2 Things You Shouldn’t Do to Keep Bees Out of Your Hummingbird Feeders
You can keep bees out of your hummingbird feeder without killing them using the methods above. Therefore, I highly advise against using the following methods to remedy your feeder situation as they can negatively affect the bees.
1. Spray Insecticide on the Feeder
An insecticide is simply a dose of poison that kills insects. Using poison around the feeder increases the chances that some of it will get to the nectar within, ultimately poisoning the very bird you’re going out of your way to help.

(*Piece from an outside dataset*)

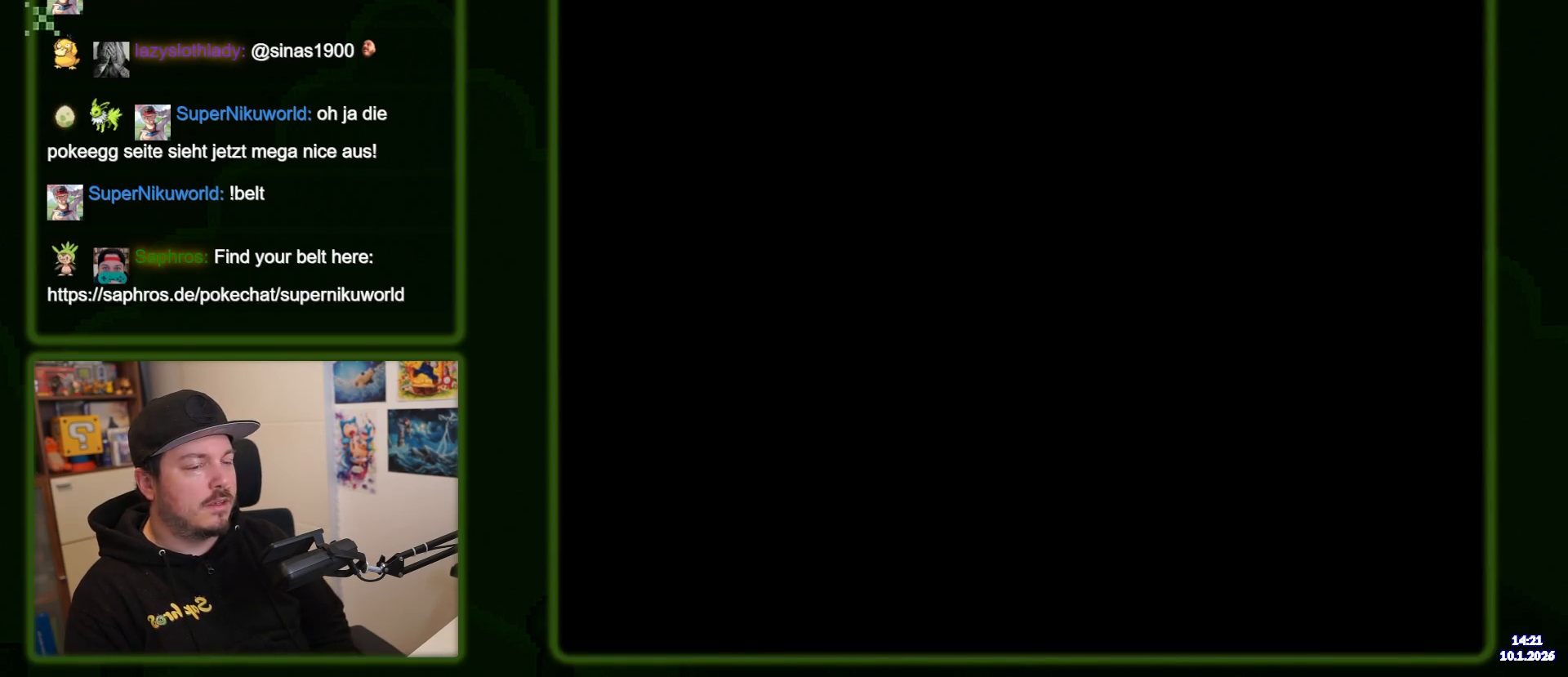
{"buttons": ["Y"], "events": []}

Furthermore, the insects are important to the ecosystem so where possible your aim is to do as little harm to the populations as possible.
2. Smear Oily Substances on the Feeder and Line
If you’ve watched a hummingbird dart from one flower to another, you know how quickly they go about their business.
It’s easy for the birds to brush up against objects as they go about their business.
Now, for a creature whose life depends on their ability to fly, oily feathers can be disastrous.
Once again, although this measure would work to keep some insects away, the potential to harm the bird is too high for it to be worth it.
Although you will get lots of party crashers at your feeder, you don’t need to destroy them to keep the guests of honor happy.
With a few tricks, you can ensure that your hummers always have a nectar source and other insects are likes bees and wasps are kept away with a clever rouse.